The parish and school filed an appealarguing that it was entitled to “pre-enforcement standing” even if the state had not yet moved to enforce the new interpretation.

Last week, the Alliance Defending Freedom (ADF) — a religious freedom legal advocacy group representing the Catholic plaintiffs in the case — revealed that a Jewish group and Muslim advocacy team had filed a brief urging the appeals court to preserve key protections for religious groups regardless of how it otherwise rules in the suit.

The Jewish Coalition for Religious Liberty, with the Religious Freedom Institute’s Islam and Religious Freedom Action Team, filed the brief “in support of neither party,” with the groups stating that they “take no position on which party should prevail in this specific appeal.” 

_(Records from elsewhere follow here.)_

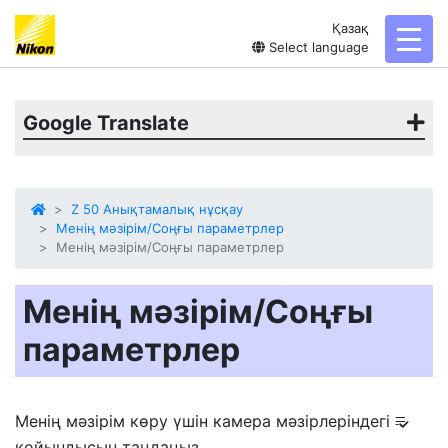
Қазақ
toggl
Select language
Google Translate
Z 50 Анықтамалық нұсқау
Менің мәзірім/Соңғы параметрлер
Менің мәзірім/Соңғы параметрлер
Менің мәзірім/Соңғы
параметрлер
Менің мәзірім көру үшін камера мәзірлеріндегі
O
қойындысын таңдаңыз.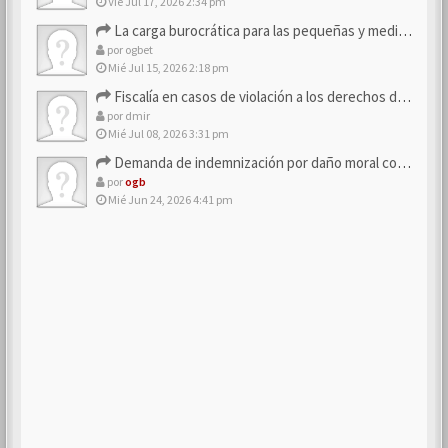
Vie Jul 17, 2026 2:34 pm
La carga burocrática para las pequeñas y medianas empresas
por
ogbet
Mié Jul 15, 2026 2:18 pm
Fiscalía en casos de violación a los derechos de los consum…
por
dmir
Mié Jul 08, 2026 3:31 pm
Demanda de indemnización por daño moral contra la empresa
por
ogb
Mié Jun 24, 2026 4:41 pm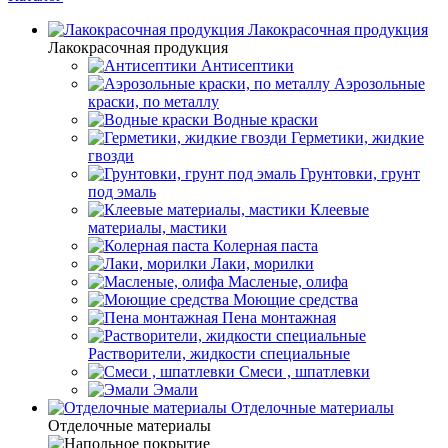
Лакокрасочная продукция
Лакокрасочная продукция
Антисептики
Аэрозольные
краски, по металлу
Водные краски
Герметики, жидкие
гвозди
Грунтовки, грунт
под эмаль
Клеевые
материалы, мастики
Колерная паста
Лаки, морилки
Масленые, олифа
Моющие средства
Пена монтажная
Растворители, жидкости специальные
Смеси , шпатлевки
Эмали
Отделочные материалы
Отделочные материалы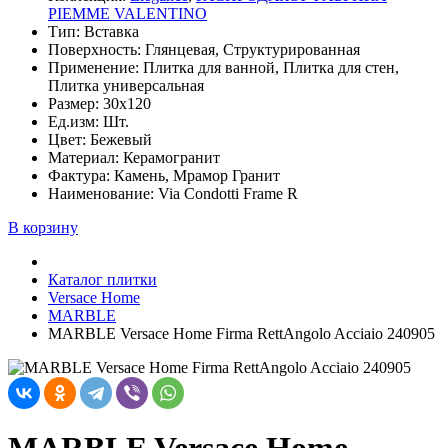
PIEMME VALENTINO
Тип: Вставка
Поверхность: Глянцевая, Структурированная
Применение: Плитка для ванной, Плитка для стен,
Плитка универсальная
Размер: 30x120
Ед.изм: Шт.
Цвет: Бежевый
Материал: Керамогранит
Фактура: Камень, Мрамор Гранит
Наименование: Via Condotti Frame R
В корзину
Каталог плитки
Versace Home
MARBLE
MARBLE Versace Home Firma RettAngolo Acciaio 240905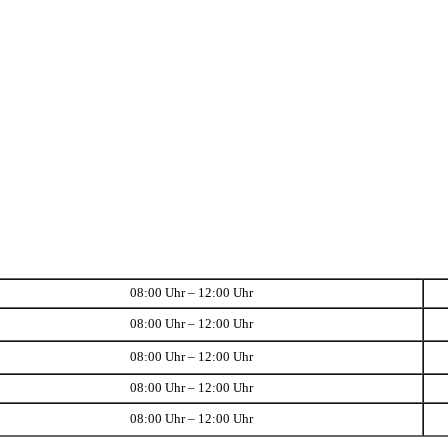
08:00 Uhr – 12:00 Uhr
08:00 Uhr – 12:00 Uhr
08:00 Uhr – 12:00 Uhr
08:00 Uhr – 12:00 Uhr
08:00 Uhr – 12:00 Uhr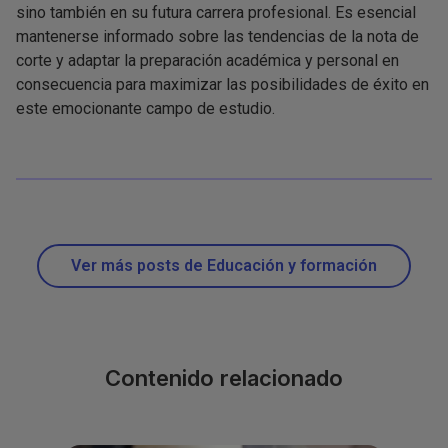
sino también en su futura carrera profesional. Es esencial
mantenerse informado sobre las tendencias de la nota de
corte y adaptar la preparación académica y personal en
consecuencia para maximizar las posibilidades de éxito en
este emocionante campo de estudio.
Ver más posts de Educación y formación
Contenido relacionado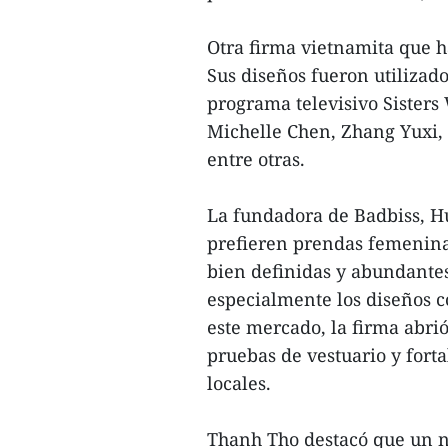
Otra firma vietnamita que h
Sus diseños fueron utilizado
programa televisivo Sisters
Michelle Chen, Zhang Yuxi,
entre otras.
La fundadora de Badbiss, Hu
prefieren prendas femeninas
bien definidas y abundantes
especialmente los diseños c
este mercado, la firma abrió
pruebas de vestuario y fortal
locales.
Thanh Tho destacó que un n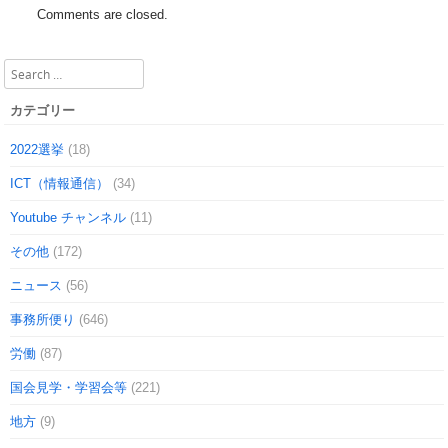
Comments are closed.
Search
カテゴリー
2022選挙
(18)
ICT（情報通信）
(34)
Youtube チャンネル
(11)
その他
(172)
ニュース
(56)
事務所便り
(646)
労働
(87)
国会見学・学習会等
(221)
地方
(9)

Rather, the groups said, they wrote “to address one question and one alone: whether the First Amendment protects religious groups’ authority and autonomy to decide which roles and responsibilities should be limited to coreligionists.”

The petitioners sought to “aid the court’s understanding of the coreligionist exemption and to explain the deleterious effect that a limitation or revocation of that right would have on religious groups in general and on minority religious groups in particular.”

The “exemption” in question, the filing said, “[defers] to religious organizations’ own determination of which roles and responsibilities are so tied to the group’s religious mission that they may be filled only by fellow believers.”